La Théogonie
Hésiode
  Alors vint Ciel immense amenant la nuit avec lui. Pris d'un désir amoureux, il se répandit à l'entour de Terre et s'étendit de tous côtés ; de l'endroit où il s'était embusqué, son fils tendit alors vers lui la main gauche et, saisissant dans sa droite la grande, l'énorme serpe aux dents acérées, il faucha brutalement le membre de son père qu'il rejeta par derrière soi. Mais le membre ne s'échappa pas en vain de sa main. Les éclaboussures sanglantes qui en jaillirent, Terre les reçut toutes ; et, au fil des ans, elle enfanta les puissantes Érinyes, les grands Géants qui brillent sous leur armure et tiennent en mains de longs javelots, et les Nymphes dites frênes, sur la terre sans limite.

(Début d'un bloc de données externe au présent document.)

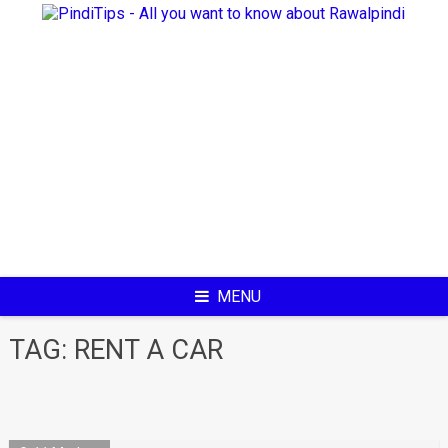
Skip
to
content
MENU
TAG:
RENT A CAR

Cependant, une fois tranché par l'acier et jeté, loin de la terre, dans les flots tumultueux de la mer, le membre dériva longtemps : sortie de la chair immortelle, une blanche écume l'entourait, dans laquelle se forme une jeune fille ; tout d'abord, elle s'approcha de Cythère la divine et, de là, gagna Chypre qu'entourent les flots. Puis la belle et vénérable déesse sortit de la mer : elle allait, d'un pas souple, faisant croître l'herbe alentour. Parce qu'elle fut formée d'écume, les dieux et les hommes l'appelle Aphrodite, ou encore Cythérée, parce qu'elle aborda à Cythère. Ils l'appellent aussi Cyprogénée, parce qu'elle est née à Chypre ou encore Philommédée, parce qu'elle est sortie du membre. Amour l'escorta et le beau Désir la suivit dès qu'elle fut née et qu'elle alla rejoindre le peuple des dieux. Depuis le début, parmi les dieux et les hommes, lui sont réservés, comme un privilège, les babillages de jeune fille, les sourires, les tromperies, les délices du plaisir, la tendresse et la douceur.